Healthcare Reform’s Act
The bitterest national debate in years is over. Before President Obama signed the Patient Protection and Affordable Care Act (PPACA) of 2010, wild claims filled the air like spooked bats. Healthcare reform would be a calamity. It would be a panacea. We were stepping off the brink or away from the brink, and commentators on all sides seemed utterly sure of themselves.
Now that the bill is law, some — hardly all — of the rhetoric has died
out and it is clear that neither side was 100% correct.
The reform will not give us death panels, socialism, or the hiring of thousands of additional IRS agents. The nightmare claims of opponents were illusion. At the same time, the bill will not resolve all inequities or bring us a system as efficient and popular as those in every other industrialized nation — or as Medicare itself. Moreover, provisions may prove unable to meet their goals, and even if they do, the courts may overrule them.
The good news is that the law brings significant, concrete improvements and both sides will now have to measure their rhetoric against an actual statute.
We may see some uncertainties over the next 30 to 60 days, since the Secretary of Health and Human Services is about to issue new regulations on the reforms. In addition, states will receive grants from HHS to set up information centers for consumers.
Meanwhile, I’d like to point out both some of the benefits and limitations I see in the reform.
First, small businesses will get more oxygen. Notably, under the reform they can collaborate in buying health insurance for their employees. They can thus gain the bargaining power of much larger companies and drive prices down. Overall, these pools will likely cut costs for small businesses while increasing coverage.
In addition, firms can cut their costs through substantial tax credits:
- Companies with 10 or fewer full-time employees earning an average of less than $25,000 per year will receive a 35% tax credit on health insurance costs.
- Companies with 25 or fewer employees and an average salary of $50,000 qualify for partial credits.
- Companies buying coverage through a state exchange can get their tax credit increased to 50% over the course of two years after entering the program.
Which firms qualify for the pools? There are two dimensions here: size and state. First, the law applies to businesses with fewer than 100 employees. However, states can restrict the pools to firms with no more than 50 employees. It will be interesting to see how many states act to increase the burden on their small businesses and weaken their economies overall, but a great deal of untethered passion is circulating around these issues. Some clarity should emerge over the next few months, as the new law mandates that each state create a web site describing insurance options. Within six months, reform will bring new restrictions to health insurers.

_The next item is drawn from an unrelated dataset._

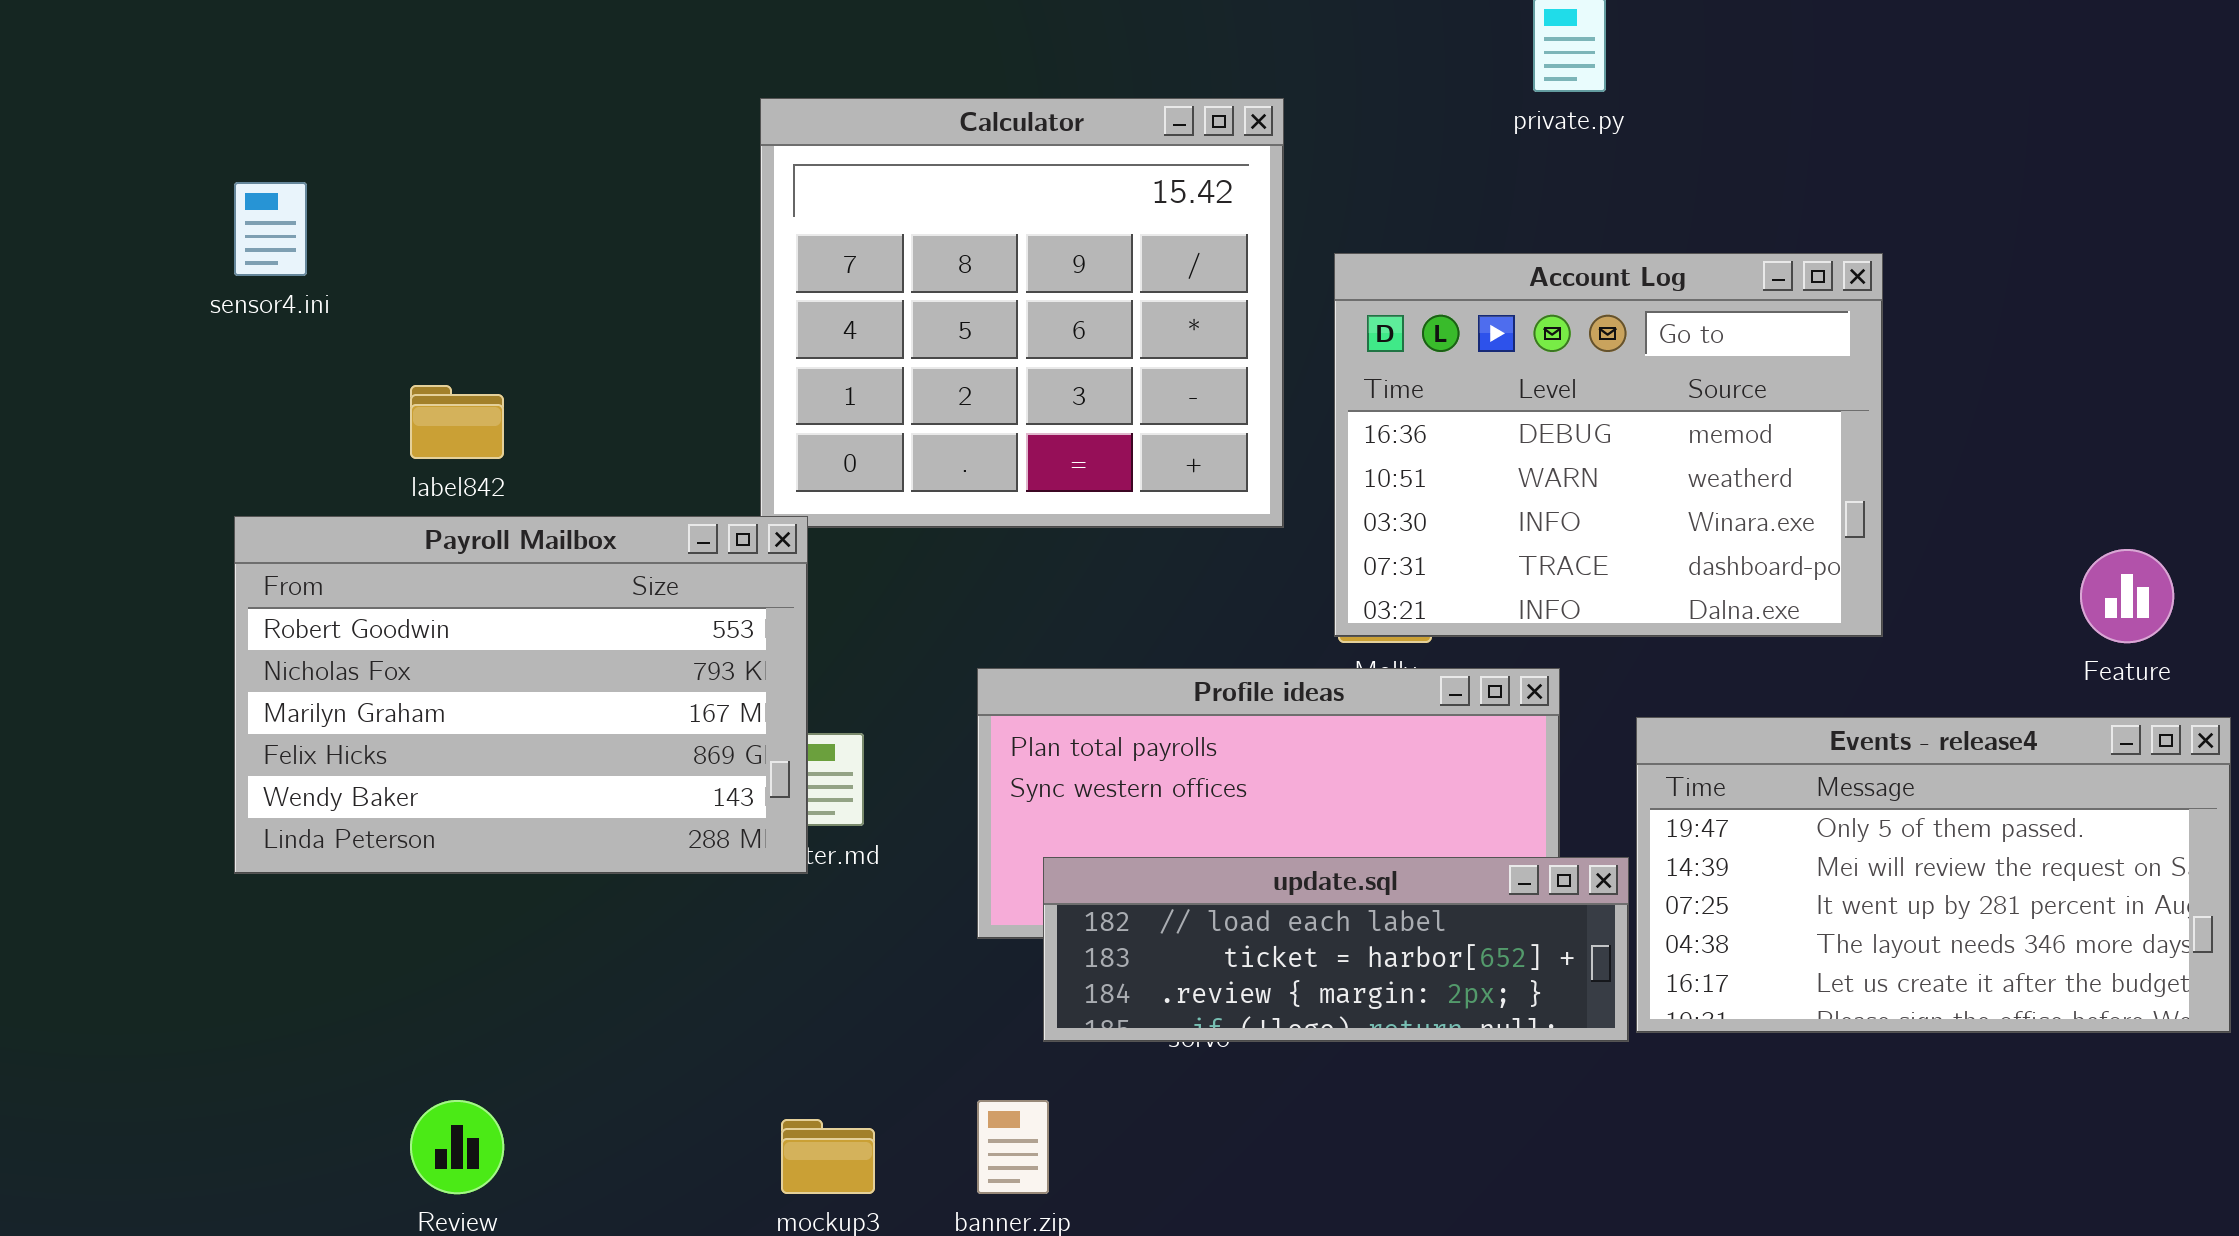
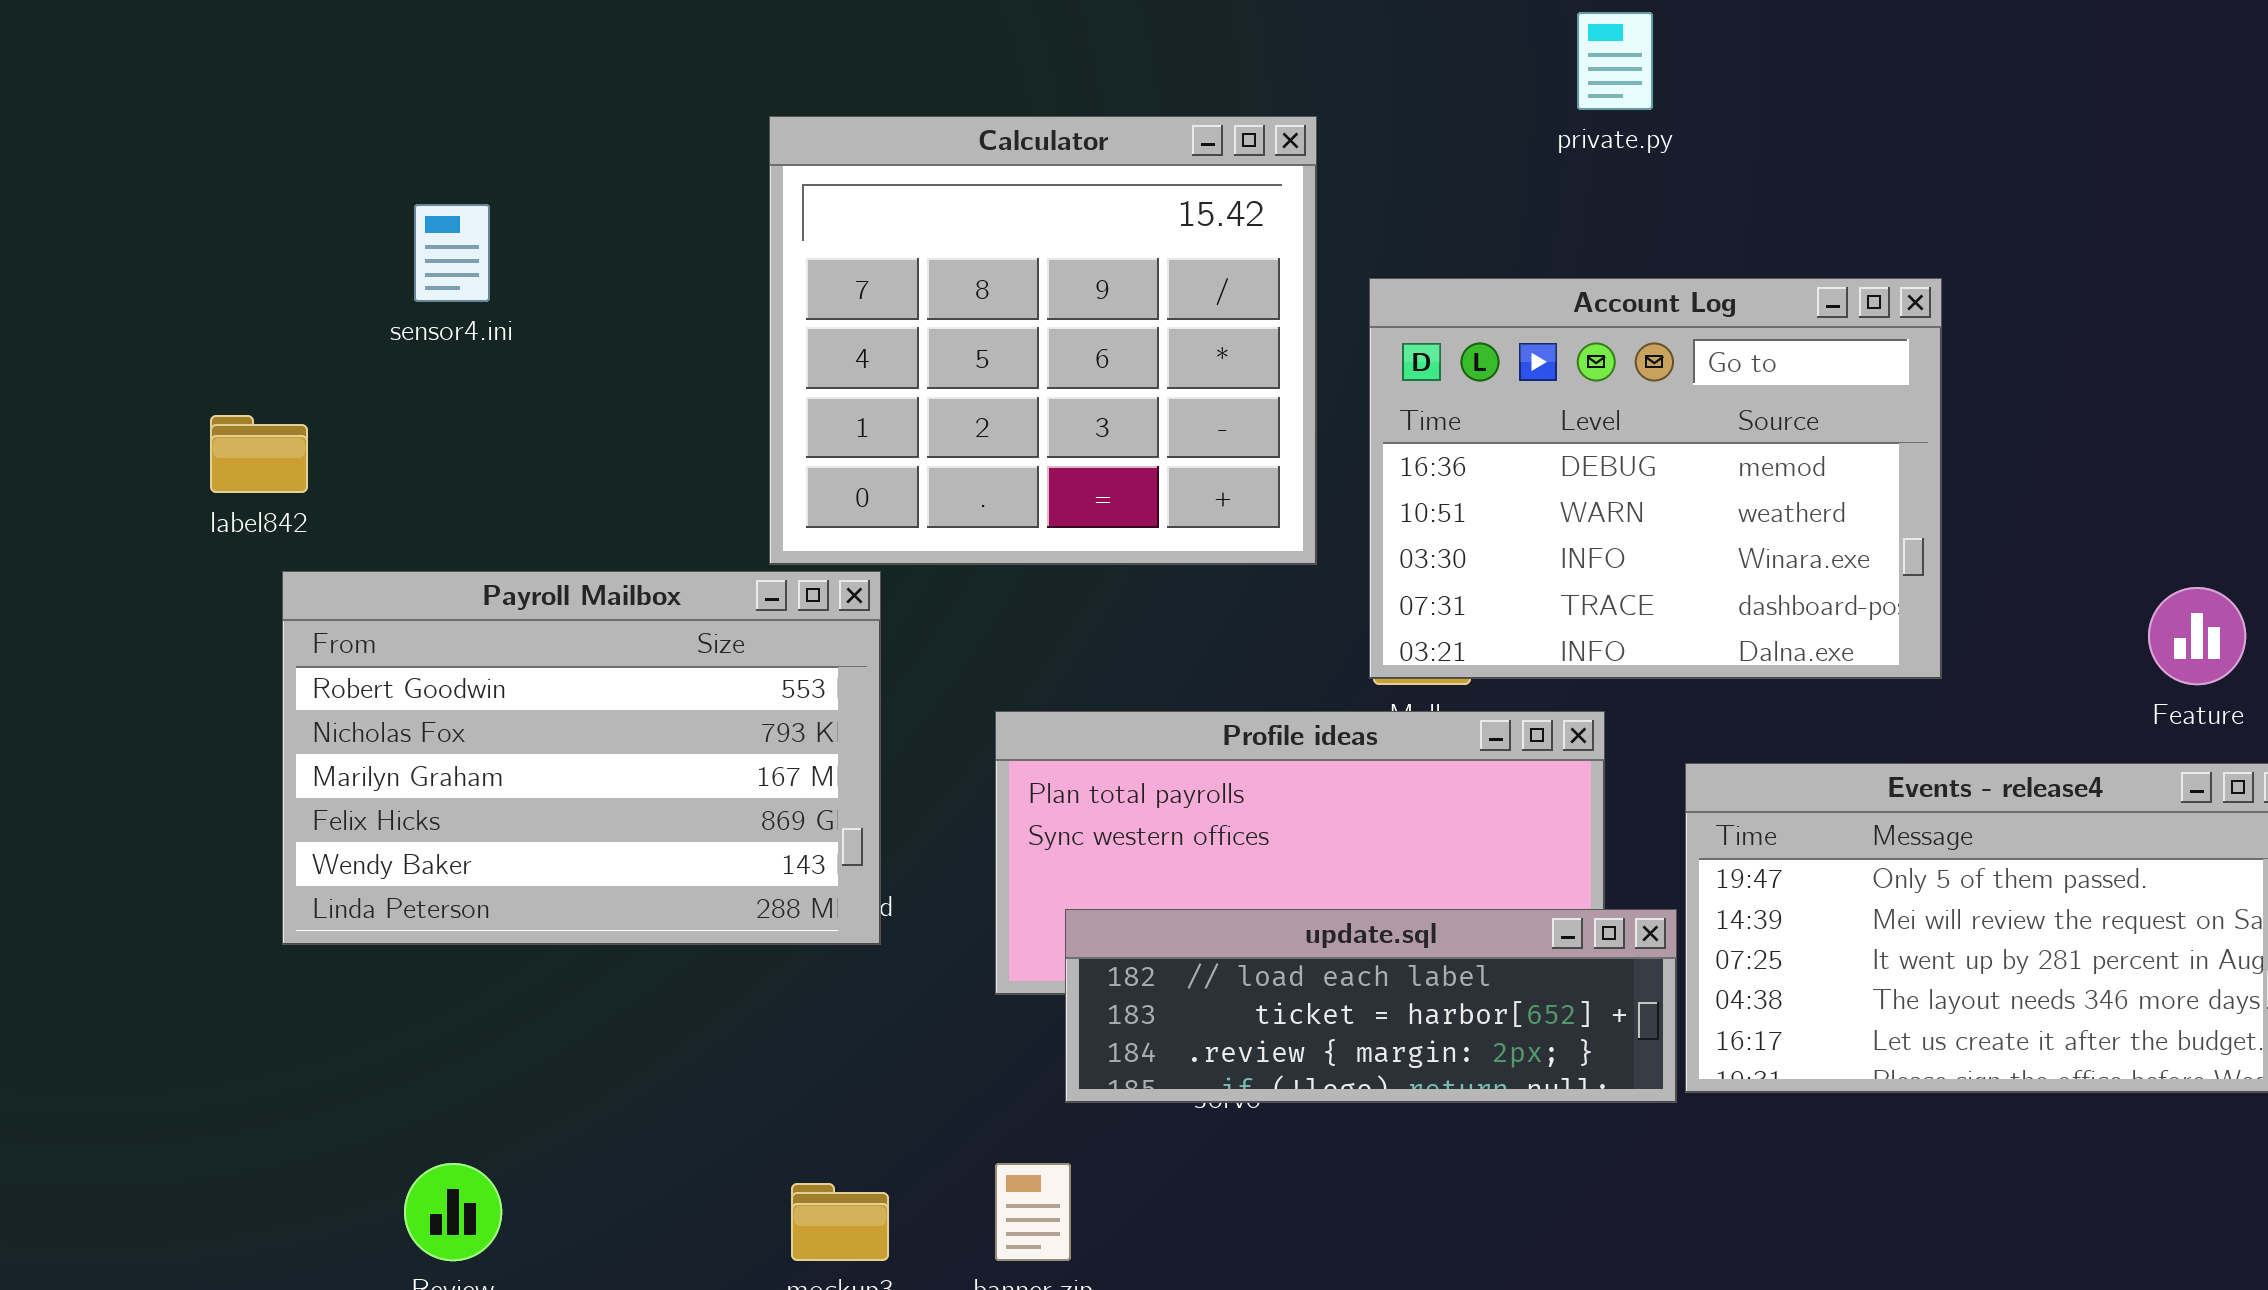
sensor4.ini: [234,182,307,276] -> [414,204,490,302], moved
label842: [410,385,504,459] -> [210,415,308,493], moved
Payroll Mailbox: [234,516,808,874] -> [282,571,881,945], moved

For instance, it will:
- Eliminate lifetime dollar limits on benefits.
- Ban discrimination against lower-wage workers.
- Permit unmarried dependents under 26 to remain on their parents’ insurance.
- Forbid insurers from denying coverage to children with preexisting conditions. The more sweeping ban on denying coverage to anyone with pre-existing conditions does not kick in until 2014.

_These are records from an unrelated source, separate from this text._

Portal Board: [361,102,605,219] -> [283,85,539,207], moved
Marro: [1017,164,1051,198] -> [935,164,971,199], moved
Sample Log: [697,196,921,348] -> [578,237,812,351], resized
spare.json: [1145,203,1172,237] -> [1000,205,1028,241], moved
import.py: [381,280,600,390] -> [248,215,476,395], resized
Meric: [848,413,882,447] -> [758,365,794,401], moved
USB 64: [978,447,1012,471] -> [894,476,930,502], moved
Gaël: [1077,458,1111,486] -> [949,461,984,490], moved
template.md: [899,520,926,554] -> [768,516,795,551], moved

States will play a role beyond the small business issues. On the one hand, they can form compacts across boundary lines to sell insurance together by 2016. Some states have indicated a willingness to act quickly here and this could be good news for everyone. Other states such as Florida and Virginia are hoping to opt out of the reform and have threatened lawsuits challenging the constitutionality of the requirement that most individuals obtain health insurance starting in 2014 or face penalties. The impact of these moves remains unclear.
Another uncertainty is its impact of the bill on insurance companies, whose behavior in recent months — including the decision by Anthem Blue Cross of California to raise individual rates by 39 percent — helped reformers get the votes to pass the bill. As it happens, insurance companies may benefit considerably from reform. Mandated coverage could bring in over 30 million new customers and hence an inflow of new cash. Insurance companies, I believe, will begin to see opportunities in reform that they simply didn’t want to acknowledge before. It will be interesting to see if they start attacking states like Florida seeking to prevent mandatory coverage.
I am very much for healthcare reform and the recent bill is a start. But we need to do much more. Insurance will likely still cost far more than it does in the other industrialized nations, and the average person will likely still get worse medical care. We can go farther and do better, and I hope that improvements continue to streamline the system and control costs.